Seamless customer service

Using data to improve customer experience and drive efficiency in a digital-first world

As the UX designer for this project, I conducted all design and research activities from initial conception to final MVP. I collaborated with a Product Owner from the client org, and worked with guidance from a Design Lead.

 
 
 
 

The client, a Fortune 500 telecom company, had begun logging a series of 5 standardized data points, captured and sequenced at every customer service touchpoint.

This project used that data to design transformed functionality for frontline agents, with the goal of creating a seamless care experience for call center agents and their customers.

 
 

Ideation

Initial brainstorming
Sketching

  • Defining terms and mapping data points

  • Testing assumptions: agents should be able to select or change a journey type

  • Generating ideas: this content could live in the sidebar, could be a floating action button, etc.

  • Applying to use cases: how would this experience work with a typical modem reboot scenario?

Early collaboration
A week of stakeholder workshops

  • Identifying top customer and agent pain points along the journey

  • Exploring possible solutions and feature prioritization

  • Incorporating stakeholder and influencer voices early on in the design process

  • Defining overall strategic direction and requirements

 
 

Solutions

Based on the outcomes of the ideation phase, we established that design solutions would focus on the highest-impact pain points in 3 key phases of the customer service journey:

The beginning of a conversation, during a conversation, and the end of a conversation.

 

Beginning a conversation
Categorizing the customer journey

We wanted all customer interactions that happen in a single journey to be tied together and accessible in one place. This way, an agent could view a customer’s overall billing journey, and see all the calls and events that occurred for that customer related to their problems with their bill. In order to tie all the events together, I needed create a way for agents to confirm or edit the type of problem the customer is having.

This work was developed and deployed in early 2021.

 
 

During a conversation
Concept: Automated journey timeline

The existing platform had only 1 free text area for agents to take all notes, which had to be typed by hand.
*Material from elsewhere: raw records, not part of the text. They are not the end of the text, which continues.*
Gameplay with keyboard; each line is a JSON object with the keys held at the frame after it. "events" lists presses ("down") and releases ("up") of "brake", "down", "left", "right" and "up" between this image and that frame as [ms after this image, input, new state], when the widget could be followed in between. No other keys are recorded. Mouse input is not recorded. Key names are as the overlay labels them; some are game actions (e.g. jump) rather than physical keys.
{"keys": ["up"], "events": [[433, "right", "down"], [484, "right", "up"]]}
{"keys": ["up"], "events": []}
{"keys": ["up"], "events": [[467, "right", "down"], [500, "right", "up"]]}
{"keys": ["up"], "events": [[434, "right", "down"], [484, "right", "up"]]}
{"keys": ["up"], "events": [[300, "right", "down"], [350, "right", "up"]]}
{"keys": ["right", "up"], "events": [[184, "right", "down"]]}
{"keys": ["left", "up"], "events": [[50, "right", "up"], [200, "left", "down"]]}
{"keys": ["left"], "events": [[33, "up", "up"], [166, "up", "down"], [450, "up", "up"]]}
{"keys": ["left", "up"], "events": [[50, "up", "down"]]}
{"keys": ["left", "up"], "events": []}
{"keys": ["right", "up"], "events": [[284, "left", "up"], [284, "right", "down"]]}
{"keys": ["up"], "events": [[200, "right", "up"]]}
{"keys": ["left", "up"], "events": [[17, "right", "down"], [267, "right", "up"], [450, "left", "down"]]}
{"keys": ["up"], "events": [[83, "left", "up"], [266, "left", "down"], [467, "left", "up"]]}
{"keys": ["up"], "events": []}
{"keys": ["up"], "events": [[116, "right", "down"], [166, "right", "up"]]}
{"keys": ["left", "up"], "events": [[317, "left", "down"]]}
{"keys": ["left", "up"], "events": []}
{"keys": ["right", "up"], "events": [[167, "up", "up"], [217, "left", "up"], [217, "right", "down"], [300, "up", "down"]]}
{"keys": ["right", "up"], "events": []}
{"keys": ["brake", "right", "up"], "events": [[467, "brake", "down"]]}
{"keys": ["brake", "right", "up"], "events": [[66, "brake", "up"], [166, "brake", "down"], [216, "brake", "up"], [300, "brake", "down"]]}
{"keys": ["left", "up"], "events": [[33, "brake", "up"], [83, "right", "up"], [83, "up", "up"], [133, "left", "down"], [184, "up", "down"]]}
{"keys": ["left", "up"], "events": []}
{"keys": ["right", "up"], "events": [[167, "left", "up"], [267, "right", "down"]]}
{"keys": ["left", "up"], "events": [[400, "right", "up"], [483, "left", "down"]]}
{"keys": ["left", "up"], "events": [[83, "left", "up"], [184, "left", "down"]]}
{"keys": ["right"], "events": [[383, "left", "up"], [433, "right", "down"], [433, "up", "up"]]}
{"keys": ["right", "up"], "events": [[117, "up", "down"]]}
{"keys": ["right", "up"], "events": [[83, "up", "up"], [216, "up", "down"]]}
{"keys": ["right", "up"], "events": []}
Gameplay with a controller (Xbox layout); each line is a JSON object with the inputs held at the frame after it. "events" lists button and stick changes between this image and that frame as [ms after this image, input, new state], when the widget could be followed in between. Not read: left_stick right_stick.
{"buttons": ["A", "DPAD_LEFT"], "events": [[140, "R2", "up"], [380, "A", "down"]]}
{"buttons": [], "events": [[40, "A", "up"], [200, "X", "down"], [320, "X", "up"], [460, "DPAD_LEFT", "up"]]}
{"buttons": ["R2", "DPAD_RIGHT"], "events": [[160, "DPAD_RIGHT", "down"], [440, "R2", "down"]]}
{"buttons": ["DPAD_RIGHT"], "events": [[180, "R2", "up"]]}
Our research showed that:

  • Most agents take minimal notes, if at all

  • Any notes recorded are typed in shorthand, and are illegible or not descriptive

  • Most agents do not review the notes from previous agents due to their low quality combined with the time & effort it takes to find them.

For the “During” phase solution, I designed a running timeline to display all activities and actions taken on a customer account in order to reduce the need for agents to take notes, or rely on hastily-written note fragments by other agents.

 
 

Ending a conversation
Paying it forward

I designed and conducted research on the feature solution for “Disposition-ing”, which requires agents to answer a few questions before ending a call. 

In this solution, the documentation entered by agent 1 at the end of their interaction is then surfaced to agent 2 at the start of their interaction if the customer calls back or is transferred.

This begins to solve some of the client’s biggest customer service frustrations:

  • Agents don’t have to start from scratch in their research on a customer problem, which makes them feel knowledgeable and prepared to assist the customer

  • Customers don’t have to re-tell their entire situation every time they pass from touchpoint to touchpoint, which means they no longer feel like they’re right back at the drawing board with their problem

  • Calls are documented in a standardized, comprehensive way, empowering agents by giving them detailed, dependable descriptions of the problem they need to solve

 
 
 

Validation research

I conducted a 2-part research trial to understand how frontline agents felt about the proposed solutions, and to measure the impact on customer support quality and average call handle time.

 

Part 1
We’re adding a step for agents to complete at the end of each call. How will this impact call handle time? Will agents see the value in doing this additional work?

  • Included roughly 30 agents across queues

  • Provided a Microsoft form version of the disposition questionnaire to the agents

  • Agents completed the form at the end of every customer call for a 2-week period

  • After the 2-week period wrapped, we assessed the change in those agents’ AHT (average handle time) as compared to their AHT for calls when they did not have to complete a disposition form. The client product team ruled the change as negligible.

 
 
 

Part 2
Are the incoming call summaries useful to agents? How might having this context at the start of a call change how they support a customer?

Using the real-life disposition content entered by agents in part 1, I designed a prototype with summaries that agents would see at the beginning of a call.

Agents answered 3 sets of questions:

  • Rating the usefulness of context summaries (content)

  • A/B test with two possible layouts

  • Reviewing the disposition form and recording any concerns about using it in their workflow

 

Research highlights

What customer care agents said about this solution

Quote 1: “This will make us look like we are going to follow through on promises and that we know what we are doing.” Quote 2: “It's going to make our customers more confident in us as agents and they will have a much more consistent experience.”